Imprime sin cambios las líneas de las entradas desde la que contiene "order: Pinales" hasta el final de las entradas.

━━━━━━━━

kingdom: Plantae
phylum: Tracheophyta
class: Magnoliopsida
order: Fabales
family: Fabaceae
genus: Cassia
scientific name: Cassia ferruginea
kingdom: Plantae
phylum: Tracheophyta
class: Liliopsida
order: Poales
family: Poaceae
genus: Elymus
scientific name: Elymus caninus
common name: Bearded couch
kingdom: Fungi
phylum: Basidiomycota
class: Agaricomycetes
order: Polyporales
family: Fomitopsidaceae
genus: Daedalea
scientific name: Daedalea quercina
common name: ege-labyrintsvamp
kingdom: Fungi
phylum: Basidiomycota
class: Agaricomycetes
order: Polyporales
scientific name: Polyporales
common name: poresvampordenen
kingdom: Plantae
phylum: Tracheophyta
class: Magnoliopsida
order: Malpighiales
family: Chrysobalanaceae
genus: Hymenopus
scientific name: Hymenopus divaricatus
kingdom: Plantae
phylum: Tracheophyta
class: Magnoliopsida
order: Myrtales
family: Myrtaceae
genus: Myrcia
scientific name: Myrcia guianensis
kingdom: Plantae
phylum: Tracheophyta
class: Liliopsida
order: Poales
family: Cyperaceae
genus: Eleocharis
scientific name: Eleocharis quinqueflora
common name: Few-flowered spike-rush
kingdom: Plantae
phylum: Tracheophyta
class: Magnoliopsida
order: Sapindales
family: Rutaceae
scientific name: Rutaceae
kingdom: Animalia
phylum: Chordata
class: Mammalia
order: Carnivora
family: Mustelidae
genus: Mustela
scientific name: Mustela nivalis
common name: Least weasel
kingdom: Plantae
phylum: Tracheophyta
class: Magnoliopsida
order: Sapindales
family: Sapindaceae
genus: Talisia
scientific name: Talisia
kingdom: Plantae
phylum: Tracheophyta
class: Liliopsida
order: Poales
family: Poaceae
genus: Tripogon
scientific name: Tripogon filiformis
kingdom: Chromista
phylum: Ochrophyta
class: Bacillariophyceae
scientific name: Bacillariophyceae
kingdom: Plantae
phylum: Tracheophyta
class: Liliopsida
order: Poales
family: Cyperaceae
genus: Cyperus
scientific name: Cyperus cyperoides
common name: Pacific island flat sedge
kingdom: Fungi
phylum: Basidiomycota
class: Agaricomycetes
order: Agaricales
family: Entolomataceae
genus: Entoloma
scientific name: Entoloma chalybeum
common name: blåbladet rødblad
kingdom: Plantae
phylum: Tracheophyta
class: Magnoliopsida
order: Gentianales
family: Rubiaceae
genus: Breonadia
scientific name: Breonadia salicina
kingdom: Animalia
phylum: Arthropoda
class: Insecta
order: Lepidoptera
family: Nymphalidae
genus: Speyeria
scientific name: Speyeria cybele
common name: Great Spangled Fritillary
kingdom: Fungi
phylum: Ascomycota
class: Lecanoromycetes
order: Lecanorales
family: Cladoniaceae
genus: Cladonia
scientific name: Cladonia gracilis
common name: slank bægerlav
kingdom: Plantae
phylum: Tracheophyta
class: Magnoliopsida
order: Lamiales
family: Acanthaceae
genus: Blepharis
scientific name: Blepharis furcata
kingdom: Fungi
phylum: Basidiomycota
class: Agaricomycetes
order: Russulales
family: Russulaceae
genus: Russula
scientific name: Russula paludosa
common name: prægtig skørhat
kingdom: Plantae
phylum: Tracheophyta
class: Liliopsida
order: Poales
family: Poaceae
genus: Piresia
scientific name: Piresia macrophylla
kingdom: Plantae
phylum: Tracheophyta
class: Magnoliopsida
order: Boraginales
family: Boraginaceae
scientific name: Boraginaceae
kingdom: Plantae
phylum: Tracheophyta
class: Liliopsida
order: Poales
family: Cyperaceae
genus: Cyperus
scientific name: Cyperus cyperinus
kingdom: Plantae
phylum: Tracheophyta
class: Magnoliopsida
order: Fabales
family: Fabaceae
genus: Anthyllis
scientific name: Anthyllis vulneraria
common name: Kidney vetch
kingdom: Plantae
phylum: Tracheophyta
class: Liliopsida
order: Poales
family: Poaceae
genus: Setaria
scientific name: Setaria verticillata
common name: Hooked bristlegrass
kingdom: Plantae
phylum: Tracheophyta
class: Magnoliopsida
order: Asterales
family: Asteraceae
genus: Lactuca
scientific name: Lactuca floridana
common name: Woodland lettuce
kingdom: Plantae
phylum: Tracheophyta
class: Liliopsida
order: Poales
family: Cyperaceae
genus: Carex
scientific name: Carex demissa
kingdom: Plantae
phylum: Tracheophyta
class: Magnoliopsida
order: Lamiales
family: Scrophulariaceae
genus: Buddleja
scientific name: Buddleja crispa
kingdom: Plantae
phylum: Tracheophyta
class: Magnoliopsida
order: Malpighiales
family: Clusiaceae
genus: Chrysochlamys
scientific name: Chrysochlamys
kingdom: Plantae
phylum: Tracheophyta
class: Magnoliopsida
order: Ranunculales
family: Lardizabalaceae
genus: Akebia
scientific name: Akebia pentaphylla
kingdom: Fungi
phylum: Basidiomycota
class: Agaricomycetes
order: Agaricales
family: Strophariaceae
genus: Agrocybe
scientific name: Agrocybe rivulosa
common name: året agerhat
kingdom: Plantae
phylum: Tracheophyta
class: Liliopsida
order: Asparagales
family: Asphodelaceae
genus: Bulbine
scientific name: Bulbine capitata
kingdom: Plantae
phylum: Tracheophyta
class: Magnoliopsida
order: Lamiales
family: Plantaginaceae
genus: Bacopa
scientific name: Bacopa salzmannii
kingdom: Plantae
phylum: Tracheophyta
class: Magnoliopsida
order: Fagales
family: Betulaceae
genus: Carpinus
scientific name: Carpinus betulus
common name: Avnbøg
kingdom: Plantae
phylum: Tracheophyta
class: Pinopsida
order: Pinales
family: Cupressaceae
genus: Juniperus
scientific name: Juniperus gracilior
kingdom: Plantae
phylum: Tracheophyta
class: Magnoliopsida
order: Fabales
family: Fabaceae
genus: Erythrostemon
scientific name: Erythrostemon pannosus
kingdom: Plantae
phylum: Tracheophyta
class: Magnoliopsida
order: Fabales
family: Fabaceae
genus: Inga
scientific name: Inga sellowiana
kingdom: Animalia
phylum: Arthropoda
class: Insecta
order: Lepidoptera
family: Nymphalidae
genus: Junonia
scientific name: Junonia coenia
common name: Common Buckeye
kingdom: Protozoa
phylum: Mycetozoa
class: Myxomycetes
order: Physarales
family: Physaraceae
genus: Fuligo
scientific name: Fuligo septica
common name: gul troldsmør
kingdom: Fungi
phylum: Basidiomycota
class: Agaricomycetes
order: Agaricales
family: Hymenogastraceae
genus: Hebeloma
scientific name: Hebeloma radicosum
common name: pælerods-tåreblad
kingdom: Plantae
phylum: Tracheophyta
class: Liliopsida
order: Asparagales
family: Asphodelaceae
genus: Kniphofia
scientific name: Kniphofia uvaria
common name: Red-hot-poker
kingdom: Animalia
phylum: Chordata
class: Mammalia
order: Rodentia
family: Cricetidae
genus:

━━━━━━━━

▶ [RESPUESTA]
order: Pinales
family: Cupressaceae
genus: Juniperus
scientific name: Juniperus gracilior
kingdom: Plantae
phylum: Tracheophyta
class: Magnoliopsida
order: Fabales
family: Fabaceae
genus: Erythrostemon
scientific name: Erythrostemon pannosus
kingdom: Plantae
phylum: Tracheophyta
class: Magnoliopsida
order: Fabales
family: Fabaceae
genus: Inga
scientific name: Inga sellowiana
kingdom: Animalia
phylum: Arthropoda
class: Insecta
order: Lepidoptera
family: Nymphalidae
genus: Junonia
scientific name: Junonia coenia
common name: Common Buckeye
kingdom: Protozoa
phylum: Mycetozoa
class: Myxomycetes
order: Physarales
family: Physaraceae
genus: Fuligo
scientific name: Fuligo septica
common name: gul troldsmør
kingdom: Fungi
phylum: Basidiomycota
class: Agaricomycetes
order: Agaricales
family: Hymenogastraceae
genus: Hebeloma
scientific name: Hebeloma radicosum
common name: pælerods-tåreblad
kingdom: Plantae
phylum: Tracheophyta
class: Liliopsida
order: Asparagales
family: Asphodelaceae
genus: Kniphofia
scientific name: Kniphofia uvaria
common name: Red-hot-poker
kingdom: Animalia
phylum: Chordata
class: Mammalia
order: Rodentia
family: Cricetidae
genus:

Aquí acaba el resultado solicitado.